The division has traditionally been used by start-up tech companies and other smaller businesses. Large corporations, known as enterprises in the tech world, have dabbled with AWS, but most shun cloud-based services for mission critical applications. Jassy said on Wednesday that is changing.


"We expect enterprises to migrate their applications to AWS," he added. "The question isn't if anymore, it's how fast it's going to move and which ones will move first."


Netflix, Royal Dutch Shell, Samsung and InterContinental Hotels Group are a few companies now using AWS, along with more than 300 government agencies and over 1,500 academic organizations, Jassy noted.


"It's increasingly less accurate to say only small companies use AWS," said Bernard Golden, Vice President, Enterprise Solutions for enStratus Networks, a cloud management software company.


AWS is targeting its new data warehouse service, called Redshift, at small businesses and large enterprises.


Companies typically pay between $19,000 and $25,000 per terabyte of storage per year for data warehouse solutions, Jassy said.


Redshift, which launches in early 2013, will cost as little as $1,000 per terabyte per year for companies that reserve the service for long periods, such as a year or more.
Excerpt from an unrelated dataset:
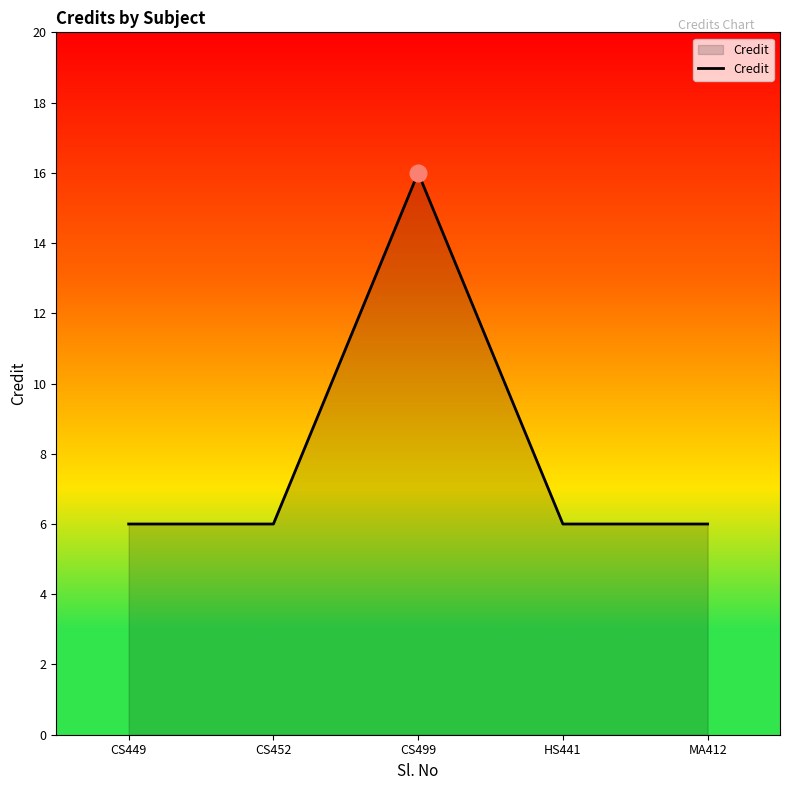

What position from the left is CS449?

1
They can also use it on-demand, which costs more, Jassy said.


Software tools that IT departments in big companies currently use to analyze data in their warehouses will work on the new Redshift service, potentially making it easier to switch, Golden said.
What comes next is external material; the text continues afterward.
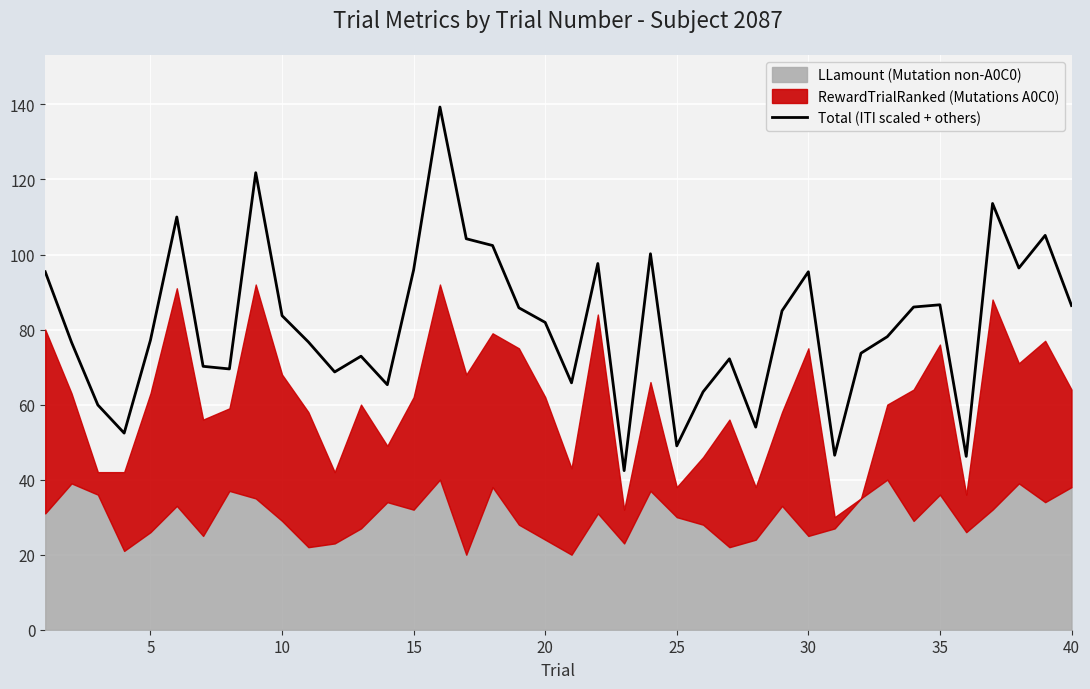

True or false: Total (ITI scaled + others) has a value of 53.9 at 30.

False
"All that will change will be the pricing," he added. "Teradata will be effected and Oracle, IBM and HP too - although this will impact a very small portion of the revenue for the bigger players."


Jassy said on Wednesday that AWS has the potential to be Amazon's biggest business, out-growing its original online retail operation.


AWS will do this by taking the same low-margin, high-volume approach that has turned Amazon into the world's largest Internet retailer, Jassy said.


Amazon does not disclose financial details of AWS, however, Evercore's Sena estimates profit margins below 10 percent on a net income basis. Sena forecasts margins of 22 percent, based on earnings before interest, tax, depreciation and amortization.


In contrast, Teradata has gross profit margins of about 70 percent on its data warehouse products, according to Susquehanna analyst Wood.


"The economics of what we're doing are extremely disruptive for old guard technology companies," Jassy said. "These are companies that have lived on 60 to 80 percent margins for years."


Jassy showed quotations on big screens behind the conference stage on Wednesday from executives at Oracle, IBM and Hewlett-Packard all talking about their high-margin businesses.


"The vast majority of businesses will be moving to the cloud in the next ten years," Jassy said. "We think it's a high-volume, low-margin business."